Indian Navy Mobilizes as Conflict With Pakistan Escalates
Reports in Indian media suggest that on May 8, the Indian Navy may have launched an attack on Karachi's naval port as part of a broader retaliatory strike operation. The Indian and Pakistani governments have not confirmed the reports, and multiple Pakistani social media accounts deny that an attack occurred.
The possible naval strike follows Indian attacks on nine sites in Pakistani-controlled Kashmir early on May 7 - a response to the terrorist attack in Indian-controlled Kashmir on April 22, in which 26 tourists were killed. The conflict has seen a gradual widening of cross-border aerial attacks by both sides in recent days, with heavy use of drones and stand-off missiles.
Briefing the media on the May 7 attacks across the Line of Control (the de facto boundary dividing Pakistani and Indian controlled Kashmir), Indian spokeswoman Wing Commander Vyomika Singh said that Operation Sindoor had been focused on hitting infrastructure associated with the Jaish-e-Mohammed and Lashkar-e-Taiba organizations, which India believes were responsible for mounting the terrorist attacks.
She said that India had designed Operation Sindoor to be ‘focused, measured and non-escalatory in nature. No Pakistani military facilities have been targeted’. The attacks were also designed to deter further terrorist attacks, which India believes were imminent.
Following the initial Indian attacks, which were launched with stand-off weapons from aircraft that did not cross into Pakistani airspace, there were heavy small arms and artillery exchanges across the Line of Control between Indian and Pakistani-controlled areas of Kashmir. These clashes had killed an additional 19 Indian civilians by the close of May 7.
Pakistani Prime Minister Shehbaz Sharif vowed decisive retaliation. Pakistani sources reported that in the attacks over the land border, five Indian aircraft had been shot down and an Indian brigade headquarters shelled; eight civilians had been killed in the Indian attacks. The Pakistani reporting gave no indication that clashes had spread from the Kashmir area, but described an attack on May 6 in central Pakistan by the Baloch Liberation Army that killed seven soldiers as being carried out by ‘Indian proxies’.
At sea, Indian P-8I Neptune aircraft from Indian Naval Air Squadron 316 based at Hansa in Goa have in recent days been covering Pakistani naval live firing exercises southwest of Karachi. Early on, the Indian Navy is likely to have deployed a forward submarine screen covering approaches to Karachi, using carrier-launched aircraft from INS Vikrant (R11) and INS Vikramaditya (R33) to restrict Pakistani maritime surveillance efforts.

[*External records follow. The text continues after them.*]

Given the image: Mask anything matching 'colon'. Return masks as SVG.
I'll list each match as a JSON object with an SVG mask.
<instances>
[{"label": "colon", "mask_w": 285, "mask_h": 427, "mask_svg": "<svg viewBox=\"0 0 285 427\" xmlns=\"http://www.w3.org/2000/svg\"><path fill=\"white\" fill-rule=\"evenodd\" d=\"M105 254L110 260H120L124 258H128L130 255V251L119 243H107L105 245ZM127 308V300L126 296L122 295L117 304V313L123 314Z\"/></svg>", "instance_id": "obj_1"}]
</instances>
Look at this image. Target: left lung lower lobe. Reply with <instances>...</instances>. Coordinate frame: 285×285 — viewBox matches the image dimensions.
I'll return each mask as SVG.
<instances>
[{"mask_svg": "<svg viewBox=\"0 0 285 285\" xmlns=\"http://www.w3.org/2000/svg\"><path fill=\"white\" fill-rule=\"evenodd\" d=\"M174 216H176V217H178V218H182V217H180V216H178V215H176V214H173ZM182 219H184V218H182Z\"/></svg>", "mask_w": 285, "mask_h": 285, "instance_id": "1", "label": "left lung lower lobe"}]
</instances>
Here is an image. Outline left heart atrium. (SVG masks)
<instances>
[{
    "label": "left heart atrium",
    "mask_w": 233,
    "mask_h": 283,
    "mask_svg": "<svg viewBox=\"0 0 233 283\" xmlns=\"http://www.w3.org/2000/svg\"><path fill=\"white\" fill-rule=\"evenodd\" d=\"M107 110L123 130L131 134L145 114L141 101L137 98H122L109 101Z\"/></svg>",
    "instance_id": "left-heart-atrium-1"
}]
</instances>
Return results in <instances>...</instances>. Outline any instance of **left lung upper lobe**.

The main Indian naval bases on the west coast at Mumbai and Karwar are empty of ships, as seen in satellite imagery on May 6. The Pakistani Navy is likely to have deployed from its main bases in Karachi, Omarah and Gwadar, but ships are likely to be keeping sufficiently close to land so as to remain under Pakistani air cover.
Indian officials told network NDTV that the Indian Navy "conducted targeted operations in the Arabian Sea against Pakistan," but without specifying a strike on the naval base in Karachi. NASA's FIRMS satellite fire detection platform shows no recent heat signatures in Karachi's harbor area.